Claudio Seidji Kokubo
São Paulo, Cidade Universitária, dia de sol, 8h da manhã. Foi esse o cenário onde aconteceu, no último dia 04, a primeira palestra da nova edição do “Descubra a Amazônia, descubra-se Repórter“, projeto anual que faz parte do “Repórter do Futuro“, uma parceria da Oboré com a Associação Brasileira de Jornalismo Investigativo (Abraji) e o Instituto de Estudos Avançados da USP (IEA/USP).
O auditório do IEA foi preenchido por repórteres da TV Brasil e 25 estudantes de comunicação, vindos de 13 faculdades do estado de São Paulo. Para a maior parte dos jovens alunos, a maior floresta equatorial do mundo ainda não passa de uma mancha verde distante – em todos os sentidos – no mapa do Brasil. O projeto irá ajudá-los a realizar uma imersão floresta adentro e, assim, entender um pouco mais sobre os motivos que tornam a Amazônia importante para a saúde do planeta.
O encontro estava marcado para as 8h da manhã, com o combinado de todos levarem um prato de comida e desfrutarem de um gostoso café da manhã em conjunto. Aos poucos, os estudantes foram chegando e, com olhares ainda tímidos, começaram a se cumprimentar. Alguns comentavam das dificuldades para encontrar o local, outros preparavam a mesa do café e os demais observavam a paisagem arborizada da USP.

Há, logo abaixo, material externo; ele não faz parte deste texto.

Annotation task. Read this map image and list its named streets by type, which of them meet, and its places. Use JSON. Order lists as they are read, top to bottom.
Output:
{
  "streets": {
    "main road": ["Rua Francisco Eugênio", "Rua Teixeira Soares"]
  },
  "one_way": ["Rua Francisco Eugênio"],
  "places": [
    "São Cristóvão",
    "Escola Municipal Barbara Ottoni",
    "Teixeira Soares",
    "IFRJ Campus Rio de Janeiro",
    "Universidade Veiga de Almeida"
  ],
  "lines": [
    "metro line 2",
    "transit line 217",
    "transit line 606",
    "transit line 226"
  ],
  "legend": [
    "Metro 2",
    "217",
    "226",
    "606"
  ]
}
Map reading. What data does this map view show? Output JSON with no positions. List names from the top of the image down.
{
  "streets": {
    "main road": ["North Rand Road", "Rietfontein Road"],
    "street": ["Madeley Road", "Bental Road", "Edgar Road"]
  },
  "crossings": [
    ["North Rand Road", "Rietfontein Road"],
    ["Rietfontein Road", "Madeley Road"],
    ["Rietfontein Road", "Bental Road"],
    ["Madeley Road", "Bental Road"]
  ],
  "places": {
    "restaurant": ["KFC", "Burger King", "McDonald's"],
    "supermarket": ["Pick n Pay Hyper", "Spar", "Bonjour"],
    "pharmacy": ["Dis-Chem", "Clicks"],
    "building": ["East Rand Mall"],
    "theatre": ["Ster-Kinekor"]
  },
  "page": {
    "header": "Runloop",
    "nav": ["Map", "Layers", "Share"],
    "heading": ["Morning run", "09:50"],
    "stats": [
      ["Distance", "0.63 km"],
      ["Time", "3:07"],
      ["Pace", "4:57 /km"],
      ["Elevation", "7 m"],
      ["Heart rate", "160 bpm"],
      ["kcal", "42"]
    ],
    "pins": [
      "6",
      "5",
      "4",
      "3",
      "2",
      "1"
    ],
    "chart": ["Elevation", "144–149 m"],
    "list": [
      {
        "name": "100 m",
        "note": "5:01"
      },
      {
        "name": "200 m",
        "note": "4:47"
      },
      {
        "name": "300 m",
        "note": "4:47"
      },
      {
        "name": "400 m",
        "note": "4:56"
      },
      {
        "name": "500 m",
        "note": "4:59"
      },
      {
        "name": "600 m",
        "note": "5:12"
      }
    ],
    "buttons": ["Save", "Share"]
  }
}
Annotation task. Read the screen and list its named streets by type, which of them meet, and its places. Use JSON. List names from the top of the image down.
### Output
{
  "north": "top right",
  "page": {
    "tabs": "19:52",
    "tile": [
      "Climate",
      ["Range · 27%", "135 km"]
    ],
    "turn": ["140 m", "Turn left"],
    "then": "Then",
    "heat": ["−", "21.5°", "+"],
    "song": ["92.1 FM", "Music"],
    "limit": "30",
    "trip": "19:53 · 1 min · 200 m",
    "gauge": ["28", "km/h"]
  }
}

Às 8h30, o físico Paulo Artaxo, professor do Instituto de Física da USP, membro do grupo de cientistas do LBA (experimento de grande escala da biosfera e atmosfera da Amazônia) e do Conselho Nacional do Meio Ambiente (Conama), deu início à sua conferência. Segundo ele, os cientistas brasileiros buscam responder diversas questões sobre a Amazônia, mas sintetizando todas elas é possível obter duas bem importantes: “Como a Amazônia funciona como uma entidade regional, como se dá o seu ciclo de água, do carbono, nutrientes, radiação solar, queimadas etc? E por que a Amazônia é um ecossistema único em relação a todos os outros do planeta?”. A complexidade e grandiosidade amazônicas, tanto em tamanho quanto importância, foram os assuntos que permearam a palestra, e, de forma didática, Artaxo conseguiu abordar questões relevantes que pairam sobre os mistérios da região.
Entre tantos temas, Artaxo explica as vantagens de pesquisas feitas na Amazônia sobre as interações biológicas aos processos químicos atmosféricos e como o entendimento de tais processos permitem um avanço significativo na compreensão da complexidade do lugar e de outros biomas do mundo. Segundo ele, a maioria dos cientistas ignora o fato de que os processos biológicos ou a vida em si controlam a composição da atmosfera, no entanto ele ressalva que esse estudo não é feito por falta de conhecimento da comunidade cientifica e sim por falta de interesse. “Hoje em dia a ciência sabe muito pouco para ter uma ideia mais completa do que de fato acontece na natureza”, afirma. Uma compreensão mais apurada, poderia ajudar nos estudos das consequências das mudanças climáticas globais. “Estão vendo essas três partículas?”, questiona, apontando o quadro onde expõe sua apresentação. Sob olhares intrigados, responde: “São algas microscópicas coletadas em nuvens da região Amazônica a 10 km de altura, e o mais incrível, estão vivas, ativas e se reproduzem dentro de uma gotícula de nuvem”.
Do ponto de vista científico essa descoberta não é pouca coisa. “Essas algas se alimentam e produzem subprodutos que podem alterar a composição da nuvem e afetar sua capacidade de precipitar. No entanto, são questões que a comunidade científica ainda está muito longe de entender”, ensina Artaxo. Ainda em relação às precipitações, ele diz que mesmo com a existência de estudos muito bem estruturados sobre as influências de gases emitidos pelas queimadas nos ciclos das chuvas da região, não é possível notar nenhum aumento ou nenhuma redução nas precipitações. Na verdade, foi notado que ao longo de 30 anos, em Rondônia e sul do Pará, houve uma redução nas precipitações e em outras regiões, aumento. “O que a comunidade científica pressupõe é que as queimadas estão redistribuindo as precipitações, e não aumentando ou reduzindo, como se acreditava, pois a quantidade de vapor de água que entra no sistema e é processado pelas plantas é o mesmo”, conclui.
Com essa primeira palestra, já se comprova que, de fato, a região amazônica é um ponto singular do planeta, cheia de particularidades, um extenso e complexo sistema de interações biológicas, vegetais e humanas cuja ciência lentamente caminha para entender.